Wednesday, October 26, 2005

depression

I hate my life right now. My friends have all basically ditched me. When I'm not at school or work, I'm basically left alone. People only seem to want to hang out with me when I'm drunk ro when I'm doing their drugs. A week or two ago I felt like I had amazing friends and the perfect life. Now it just all seems like bullshit. I borke up with my boyfriend last month who said he was still in love with me. Now I don't even here from him. My "best friend" never calls me, not even to mention she's going to Kentucky for 3 weeks. cool. My other "best friend" lets me vomit all over the place in the bathroom of nightclubs then encourages me to "just take the weed" from a teacher at my school. Yes, I smoked weed with a teacher from my school Saturday night, on the rooftop of BED. Then I got even sicker. I remember sitting on the bathroom floor of BED, vomiting over the toilet. I was choking on my own puke thinking, "this is how I'm going to die stoned, and alone on the toilet of an over-rated club. Thursday night I did shots at Movida with Johnny Knoxville. Thomas told me "you've officially made it in New York." I couldn't care less. I told him I had to go to the bathroom. Instead I went outside, hailed a cab, vomited out the window, and fell asleep on my bathroom floor with all my clothes on. My eyes were rolling towards the back of my head, and I remember my friend telling me to go back in and have sex with him. Great friends I have, huh? Someone close to me died Monday morning and I was too hungover to even care at the time. I asked my friend Rachel if she could drive me to the wake tonight because I don't know how to get to the funeral home and its all the way in Queens. She said she would, but she was driving 4 other people and there wouldn't be enough room in her car. awesome.
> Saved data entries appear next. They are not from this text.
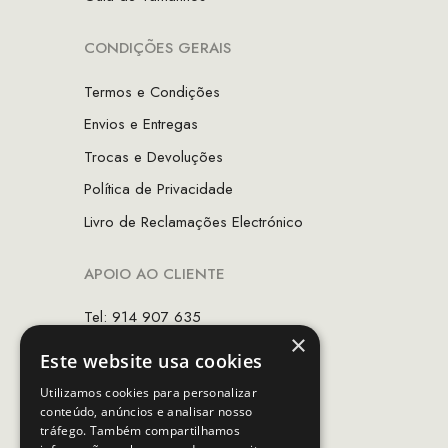
CONDIÇÕES GERAIS
Termos e Condições
Envios e Entregas
Trocas e Devoluções
Política de Privacidade
Livro de Reclamações Electrónico
APOIO AO CLIENTE
Tel: 914 907 635
×
(Chamada para rede móvel nacional)
Este website usa cookies
Email:
apoiocliente@mcs.com.pt
Utilizamos cookies para personalizar
conteúdo, anúncios e analisar nosso
Horário de contacto:
tráfego. Também compartilhamos
Dias úteis das 10h as 19h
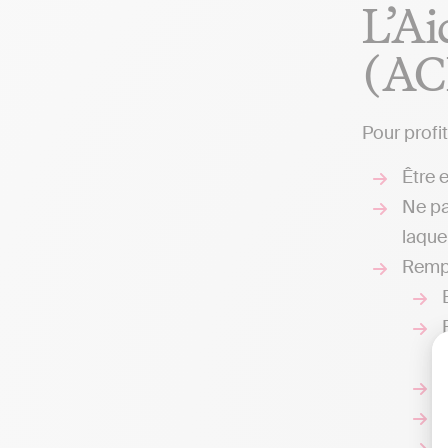
L’Ai
(AC
Pour profit
Être e
Ne pa
laque
Rempli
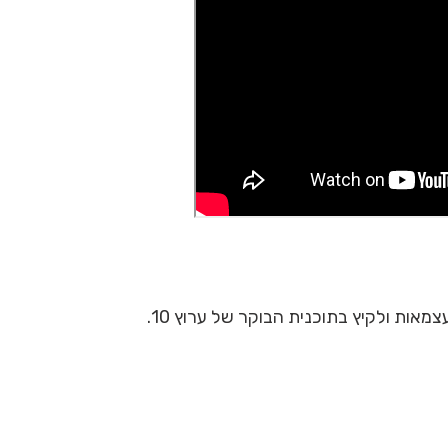
מאות ולקיץ בתוכנית הבוקר של ערוץ 10.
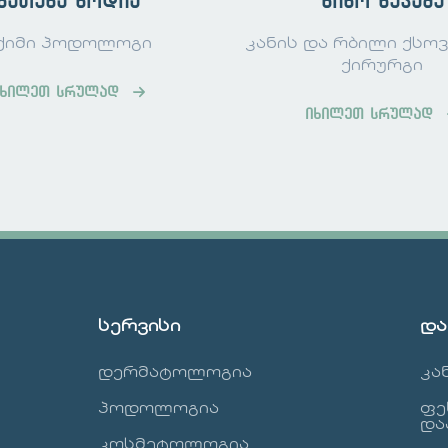
ხათუნა ნოდია
ნინო ხუჯაძე
ქიმი პოდოლოგი
კანის და რბილი ქსო
ქირურგი
იხილეთ სრულად
იხილეთ სრულად
სერვისი
და
დერმატოლოგია
კა
პოდოლოგია
ფე
და
კოსმეტოლოგია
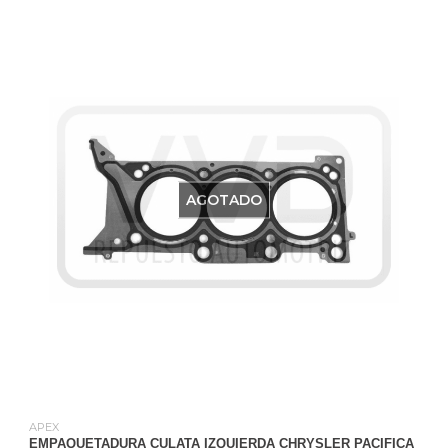
AGOTADO
APEX
EMPAQUETADURA CULATA IZQUIERDA CHRYSLER PACIFICA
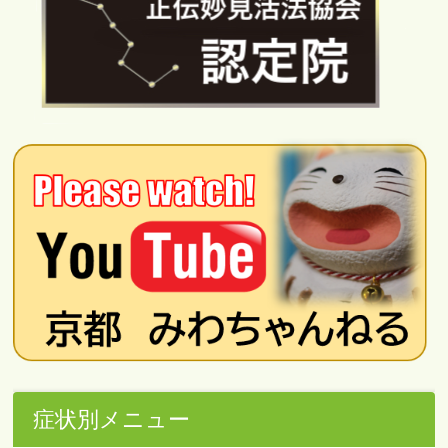
症状別メニュー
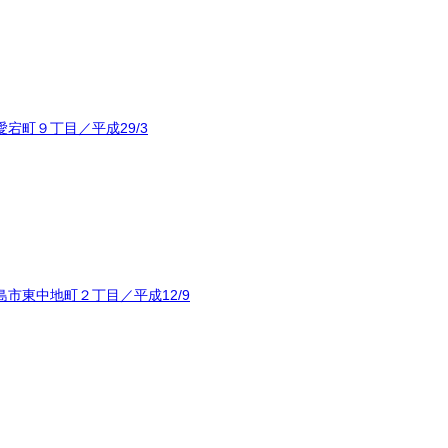
宕町９丁目／平成29/3
市東中地町２丁目／平成12/9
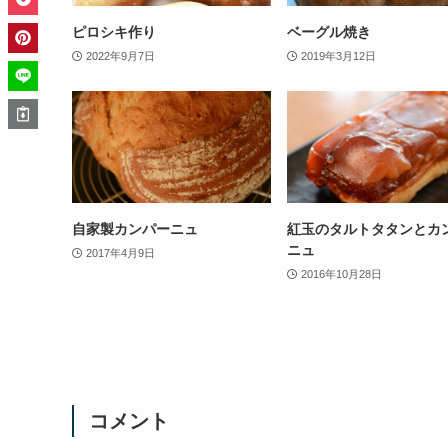
ピロシキ作り
ベーグル焼き
2022年9月7日
2019年3月12日
自家製カンパーニュ
紅玉のタルトタタンとカ
ニュ
2017年4月9日
2016年10月28日
コメント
I cannot focus on my school work at all. I've been trying to write this essay for the past 6 hours and all I have is 4 sentences. No thesis. No promise of going further with this.
All my options in life seem to be gone. And I forgot to make a plan B.
oh well. I think I'll skip class today. Buy a bottle of vodka and see if I can score an eightball.
I hate my life right now. I remember being so excited for halloween a couple weeks ago. Now I think I'll just sit inside all weekend and cry. That or I'll go to one of the 7 parties I've been invited to, get piss drunk, have sex with some guy I'd never even look at in a sober mind, and fall asleep in another random apartment. The best part of a one night stand is the part after. When you wake up in the middle of the night with a hangover, dying of thirst. I love to do my walk of shame home, smoke a cigarette and pretend I'm breathing fire.